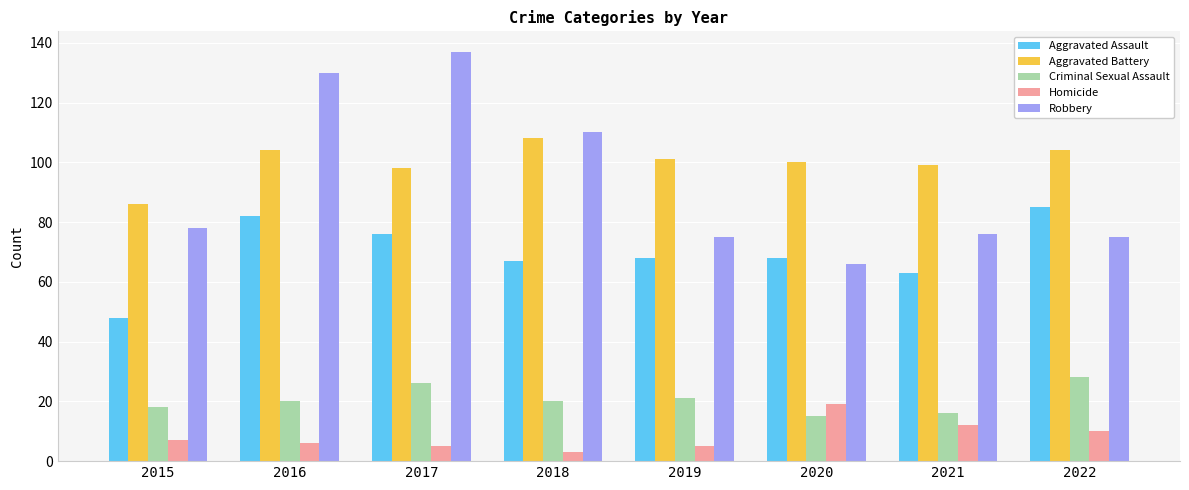

Which label corresponds to the smallest value in the chart?

2018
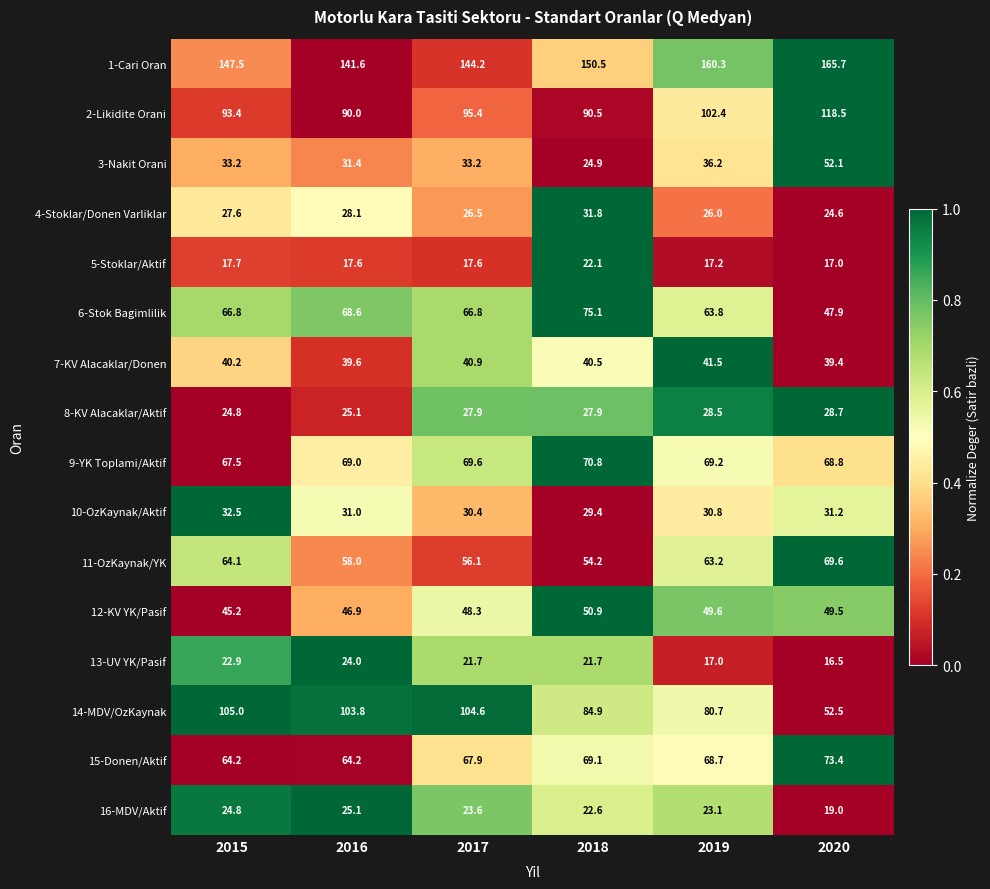

What is the difference between the maximum and minimum values in the 9-YK Toplami/Aktif series?

3.3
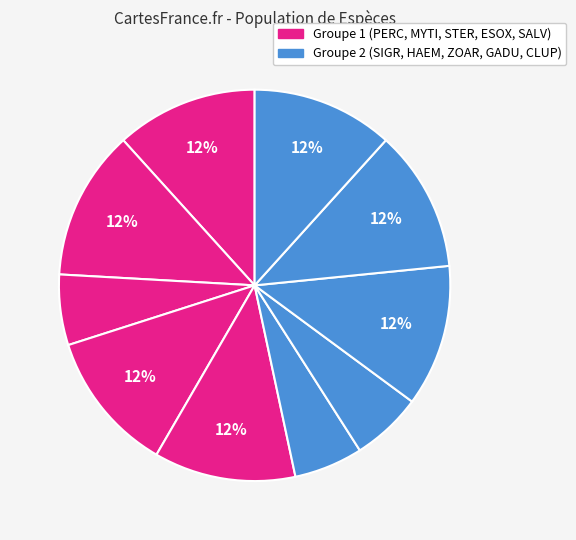

Rank the categories by value from lowest to highest.

SIGR, STER, HAEM, CLUP, ESOX, GADU, PERC, SALV, ZOAR, MYTI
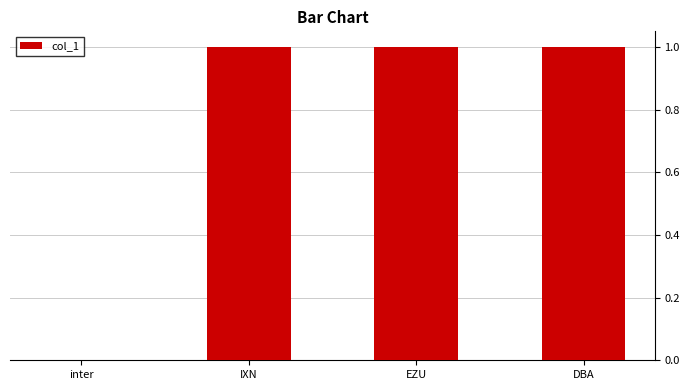

What is the sum of all values?

3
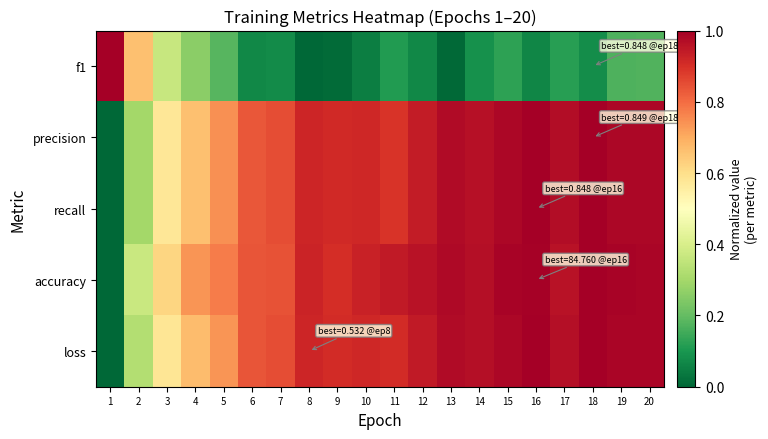

Reading right to left, what are all the values shown in this chart?

f1: 20=0.2	19=0.2	18=0.1	17=0.1	16=0.1	15=0.1	14=0.1	13=0.0	12=0.1	11=0.1	10=0.1	9=0.0	8=0.0	7=0.1	6=0.1	5=0.2	4=0.3	3=0.4	2=0.7	1=1.0
precision: 20=1.0	19=1.0	18=1.0	17=1.0	16=1.0	15=1.0	14=1.0	13=1.0	12=0.9	11=0.9	10=0.9	9=0.9	8=0.9	7=0.8	6=0.8	5=0.7	4=0.7	3=0.6	2=0.3	1=0.0
recall: 20=1.0	19=1.0	18=1.0	17=1.0	16=1.0	15=1.0	14=1.0	13=1.0	12=0.9	11=0.9	10=0.9	9=0.9	8=0.9	7=0.8	6=0.8	5=0.7	4=0.7	3=0.6	2=0.3	1=0.0
accuracy: 20=1.0	19=1.0	18=1.0	17=1.0	16=1.0	15=1.0	14=1.0	13=1.0	12=1.0	11=0.9	10=0.9	9=0.9	8=0.9	7=0.8	6=0.8	5=0.8	4=0.7	3=0.6	2=0.4	1=0.0
loss: 20=1.0	19=1.0	18=1.0	17=1.0	16=1.0	15=1.0	14=1.0	13=1.0	12=0.9	11=0.9	10=0.9	9=0.9	8=0.9	7=0.9	6=0.8	5=0.7	4=0.7	3=0.6	2=0.3	1=0.0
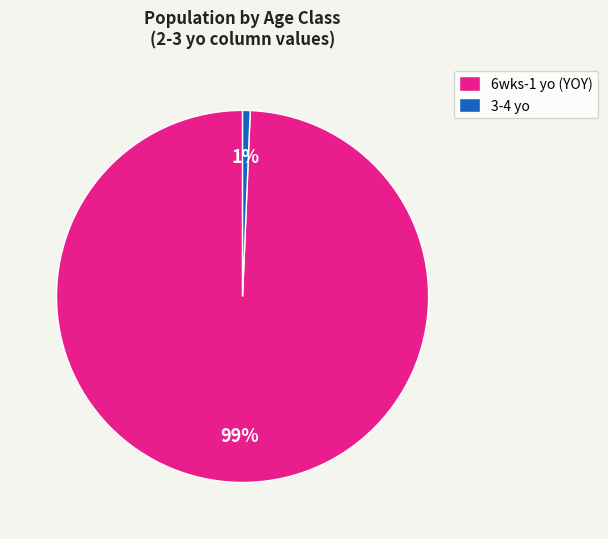

What is the smallest slice in the pie chart?

3-4 yo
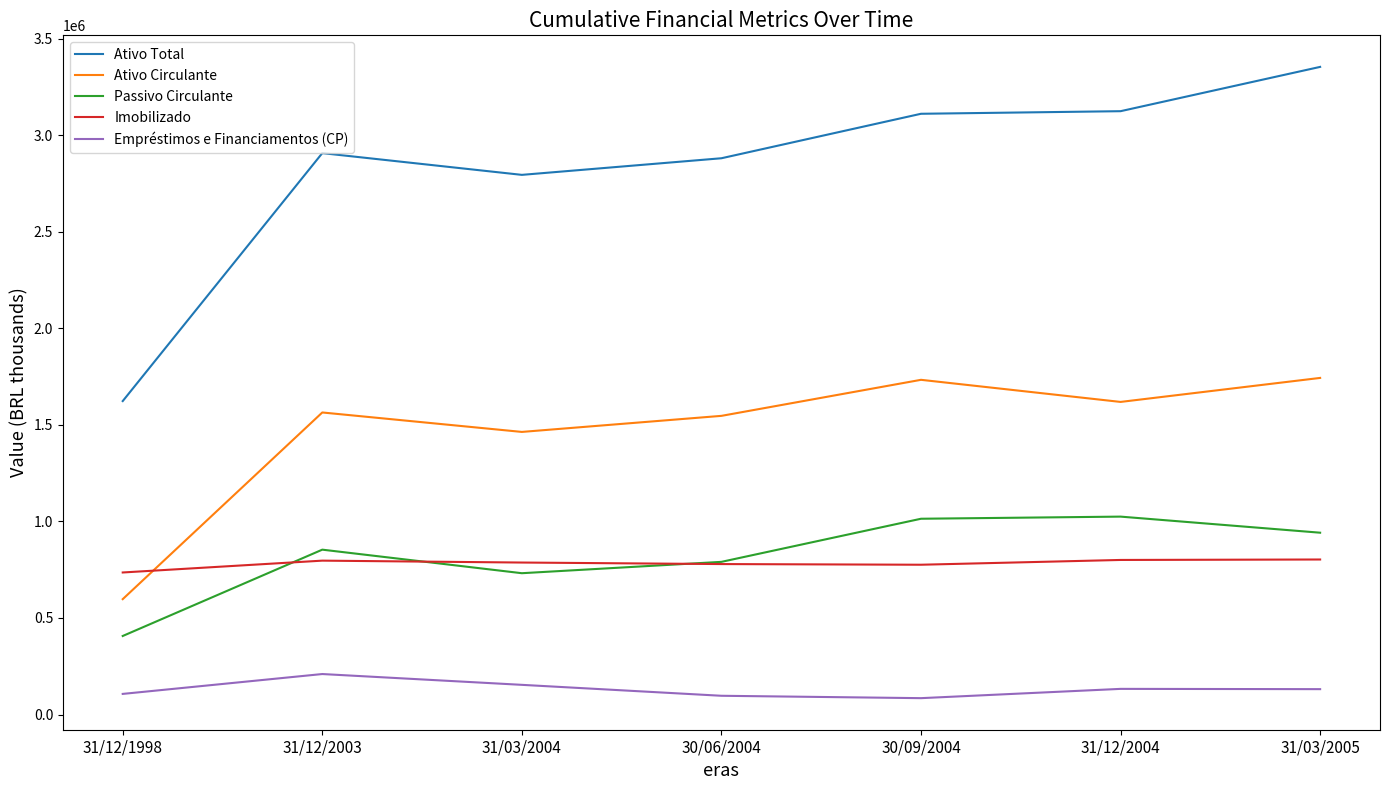

What is the minimum value shown in the chart?

84775.0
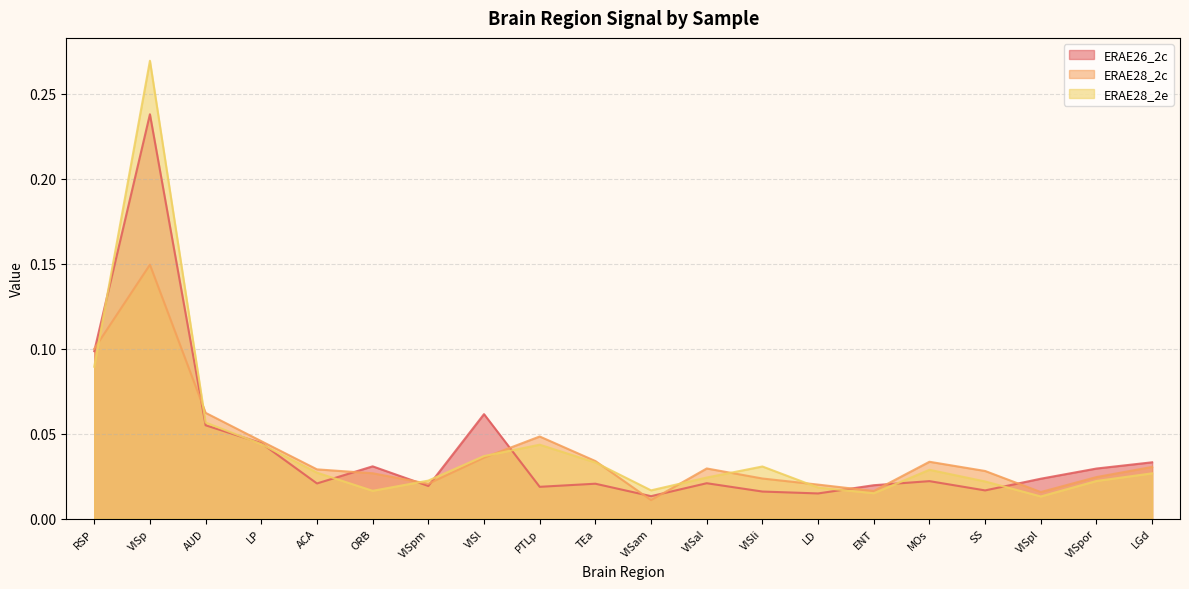

Where is the first local maximum for ERAE28_2c?

VISp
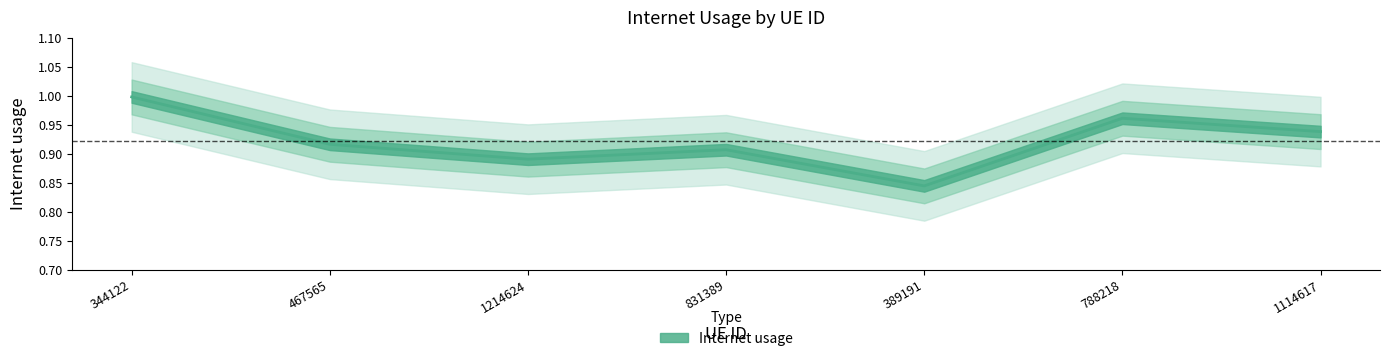

True or false: the data shows 0.4 at 1114617.

False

TASK REQUIREMENTS:
Print every item above word for word, leaving out the pictures.

RESPONSE:
Which label corresponds to the smallest value in the chart?

2018

What is the difference between the maximum and minimum values in the 9-YK Toplami/Aktif series?

3.3

Rank the categories by value from lowest to highest.

SIGR, STER, HAEM, CLUP, ESOX, GADU, PERC, SALV, ZOAR, MYTI

What is the sum of all values?

3

Reading right to left, what are all the values shown in this chart?

f1: 20=0.2	19=0.2	18=0.1	17=0.1	16=0.1	15=0.1	14=0.1	13=0.0	12=0.1	11=0.1	10=0.1	9=0.0	8=0.0	7=0.1	6=0.1	5=0.2	4=0.3	3=0.4	2=0.7	1=1.0
precision: 20=1.0	19=1.0	18=1.0	17=1.0	16=1.0	15=1.0	14=1.0	13=1.0	12=0.9	11=0.9	10=0.9	9=0.9	8=0.9	7=0.8	6=0.8	5=0.7	4=0.7	3=0.6	2=0.3	1=0.0
recall: 20=1.0	19=1.0	18=1.0	17=1.0	16=1.0	15=1.0	14=1.0	13=1.0	12=0.9	11=0.9	10=0.9	9=0.9	8=0.9	7=0.8	6=0.8	5=0.7	4=0.7	3=0.6	2=0.3	1=0.0
accuracy: 20=1.0	19=1.0	18=1.0	17=1.0	16=1.0	15=1.0	14=1.0	13=1.0	12=1.0	11=0.9	10=0.9	9=0.9	8=0.9	7=0.8	6=0.8	5=0.8	4=0.7	3=0.6	2=0.4	1=0.0
loss: 20=1.0	19=1.0	18=1.0	17=1.0	16=1.0	15=1.0	14=1.0	13=1.0	12=0.9	11=0.9	10=0.9	9=0.9	8=0.9	7=0.9	6=0.8	5=0.7	4=0.7	3=0.6	2=0.3	1=0.0

What is the smallest slice in the pie chart?

3-4 yo

What is the minimum value shown in the chart?

84775.0

Where is the first local maximum for ERAE28_2c?

VISp

True or false: the data shows 0.4 at 1114617.

False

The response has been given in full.